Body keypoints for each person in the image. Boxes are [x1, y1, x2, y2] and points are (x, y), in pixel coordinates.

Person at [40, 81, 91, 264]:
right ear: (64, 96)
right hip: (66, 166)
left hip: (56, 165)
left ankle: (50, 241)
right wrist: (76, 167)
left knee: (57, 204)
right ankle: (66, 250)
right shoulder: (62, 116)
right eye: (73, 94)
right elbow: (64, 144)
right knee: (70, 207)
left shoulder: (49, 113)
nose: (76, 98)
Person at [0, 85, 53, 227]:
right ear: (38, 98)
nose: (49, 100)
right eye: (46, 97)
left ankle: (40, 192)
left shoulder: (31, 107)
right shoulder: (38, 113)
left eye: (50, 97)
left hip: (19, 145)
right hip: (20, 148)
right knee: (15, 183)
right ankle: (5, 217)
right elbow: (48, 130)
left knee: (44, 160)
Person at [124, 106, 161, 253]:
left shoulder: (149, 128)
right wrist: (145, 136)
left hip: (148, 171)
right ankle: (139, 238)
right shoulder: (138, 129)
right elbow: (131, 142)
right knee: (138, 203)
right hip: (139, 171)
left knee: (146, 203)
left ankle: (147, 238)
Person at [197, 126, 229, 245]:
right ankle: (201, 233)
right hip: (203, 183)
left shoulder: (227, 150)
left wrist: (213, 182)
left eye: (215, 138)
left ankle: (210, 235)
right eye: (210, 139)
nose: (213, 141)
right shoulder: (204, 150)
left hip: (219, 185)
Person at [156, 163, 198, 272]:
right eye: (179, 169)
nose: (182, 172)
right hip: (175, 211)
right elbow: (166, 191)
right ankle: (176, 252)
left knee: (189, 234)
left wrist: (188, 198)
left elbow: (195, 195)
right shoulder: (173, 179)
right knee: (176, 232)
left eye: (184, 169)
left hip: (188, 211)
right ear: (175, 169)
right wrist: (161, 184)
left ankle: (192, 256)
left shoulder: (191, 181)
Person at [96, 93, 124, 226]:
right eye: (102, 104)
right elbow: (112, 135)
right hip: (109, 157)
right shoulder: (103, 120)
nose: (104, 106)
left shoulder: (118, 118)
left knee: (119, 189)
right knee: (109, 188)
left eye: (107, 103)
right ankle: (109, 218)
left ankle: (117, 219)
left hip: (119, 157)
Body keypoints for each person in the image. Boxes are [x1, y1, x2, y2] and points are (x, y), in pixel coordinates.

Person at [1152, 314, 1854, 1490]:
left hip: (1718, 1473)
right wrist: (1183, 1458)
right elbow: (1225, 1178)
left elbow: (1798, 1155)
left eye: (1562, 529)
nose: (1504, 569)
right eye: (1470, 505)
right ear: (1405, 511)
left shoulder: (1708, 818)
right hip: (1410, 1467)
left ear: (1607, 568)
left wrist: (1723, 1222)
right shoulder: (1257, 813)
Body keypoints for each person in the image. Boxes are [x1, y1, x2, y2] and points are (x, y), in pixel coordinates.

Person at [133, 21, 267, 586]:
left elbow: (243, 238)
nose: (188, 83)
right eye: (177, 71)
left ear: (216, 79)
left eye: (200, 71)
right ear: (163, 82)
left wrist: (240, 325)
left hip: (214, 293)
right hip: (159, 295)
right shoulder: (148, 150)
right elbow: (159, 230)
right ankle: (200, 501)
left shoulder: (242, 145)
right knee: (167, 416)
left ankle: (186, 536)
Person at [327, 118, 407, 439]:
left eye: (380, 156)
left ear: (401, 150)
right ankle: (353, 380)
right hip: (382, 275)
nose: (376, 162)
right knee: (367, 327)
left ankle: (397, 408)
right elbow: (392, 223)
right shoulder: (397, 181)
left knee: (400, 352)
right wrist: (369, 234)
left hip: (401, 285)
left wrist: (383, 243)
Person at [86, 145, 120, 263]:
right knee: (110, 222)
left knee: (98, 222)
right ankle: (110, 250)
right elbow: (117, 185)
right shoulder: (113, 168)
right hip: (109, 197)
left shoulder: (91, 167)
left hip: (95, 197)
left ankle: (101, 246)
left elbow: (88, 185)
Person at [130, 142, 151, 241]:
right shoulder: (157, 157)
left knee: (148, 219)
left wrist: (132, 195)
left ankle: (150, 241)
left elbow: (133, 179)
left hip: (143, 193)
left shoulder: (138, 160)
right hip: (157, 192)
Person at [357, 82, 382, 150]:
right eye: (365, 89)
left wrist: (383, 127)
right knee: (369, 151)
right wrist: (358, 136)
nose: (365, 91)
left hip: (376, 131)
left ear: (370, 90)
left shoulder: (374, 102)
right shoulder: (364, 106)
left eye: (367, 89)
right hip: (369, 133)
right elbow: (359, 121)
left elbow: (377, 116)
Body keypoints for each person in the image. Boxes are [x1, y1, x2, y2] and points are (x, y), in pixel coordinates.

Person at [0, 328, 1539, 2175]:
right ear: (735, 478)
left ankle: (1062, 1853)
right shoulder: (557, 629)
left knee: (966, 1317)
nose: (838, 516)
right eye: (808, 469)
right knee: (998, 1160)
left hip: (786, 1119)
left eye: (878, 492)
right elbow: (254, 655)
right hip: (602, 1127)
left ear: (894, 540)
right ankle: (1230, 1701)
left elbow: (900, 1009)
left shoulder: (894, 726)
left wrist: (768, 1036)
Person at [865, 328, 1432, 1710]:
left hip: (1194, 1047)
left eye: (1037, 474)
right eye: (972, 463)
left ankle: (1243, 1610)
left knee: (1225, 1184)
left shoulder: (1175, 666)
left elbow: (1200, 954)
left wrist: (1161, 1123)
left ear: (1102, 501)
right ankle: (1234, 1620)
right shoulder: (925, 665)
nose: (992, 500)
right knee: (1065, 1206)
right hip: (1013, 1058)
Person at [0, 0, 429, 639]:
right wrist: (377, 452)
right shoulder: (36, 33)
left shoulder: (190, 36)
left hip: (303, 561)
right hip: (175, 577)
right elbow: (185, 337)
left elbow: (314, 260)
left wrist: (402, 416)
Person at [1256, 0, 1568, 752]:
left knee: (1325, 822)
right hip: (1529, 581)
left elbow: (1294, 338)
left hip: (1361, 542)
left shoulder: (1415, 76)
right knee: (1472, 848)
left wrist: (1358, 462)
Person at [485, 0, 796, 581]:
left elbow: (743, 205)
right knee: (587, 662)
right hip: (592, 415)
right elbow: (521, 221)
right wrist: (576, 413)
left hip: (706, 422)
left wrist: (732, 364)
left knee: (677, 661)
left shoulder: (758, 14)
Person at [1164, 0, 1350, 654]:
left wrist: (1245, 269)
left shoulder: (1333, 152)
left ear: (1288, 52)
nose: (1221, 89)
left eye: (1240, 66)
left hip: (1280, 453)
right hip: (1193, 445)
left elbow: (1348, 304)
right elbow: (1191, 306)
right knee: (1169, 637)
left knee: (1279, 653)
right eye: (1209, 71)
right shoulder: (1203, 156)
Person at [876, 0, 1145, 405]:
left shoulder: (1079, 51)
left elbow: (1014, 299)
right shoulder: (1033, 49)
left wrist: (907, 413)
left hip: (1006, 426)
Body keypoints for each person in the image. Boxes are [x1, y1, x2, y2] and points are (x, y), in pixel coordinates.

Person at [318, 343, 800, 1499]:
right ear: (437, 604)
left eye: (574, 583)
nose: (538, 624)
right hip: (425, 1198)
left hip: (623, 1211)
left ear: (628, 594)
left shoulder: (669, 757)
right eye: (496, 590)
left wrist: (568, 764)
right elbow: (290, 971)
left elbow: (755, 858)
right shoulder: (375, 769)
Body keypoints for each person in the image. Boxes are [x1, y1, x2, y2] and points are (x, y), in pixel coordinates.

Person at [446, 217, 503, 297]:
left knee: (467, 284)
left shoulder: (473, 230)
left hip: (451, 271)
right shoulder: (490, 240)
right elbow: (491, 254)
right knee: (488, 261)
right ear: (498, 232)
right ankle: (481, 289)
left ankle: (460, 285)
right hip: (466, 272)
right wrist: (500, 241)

• • • •

• _EXERCISE_: Each line above from the one with "left hip: (376, 131)" up to and including the one with "right ear: (735, 478)" must be set down exactly, and no line outside that span may appear.

• _TASK SOLUTION_:
left hip: (376, 131)
left ear: (370, 90)
left shoulder: (374, 102)
right shoulder: (364, 106)
left eye: (367, 89)
right hip: (369, 133)
right elbow: (359, 121)
left elbow: (377, 116)
Body keypoints for each person in the image. Boxes are [x1, y1, x2, y2] and points are (x, y), in pixel coordinates.

Person at [0, 328, 1539, 2175]:
right ear: (735, 478)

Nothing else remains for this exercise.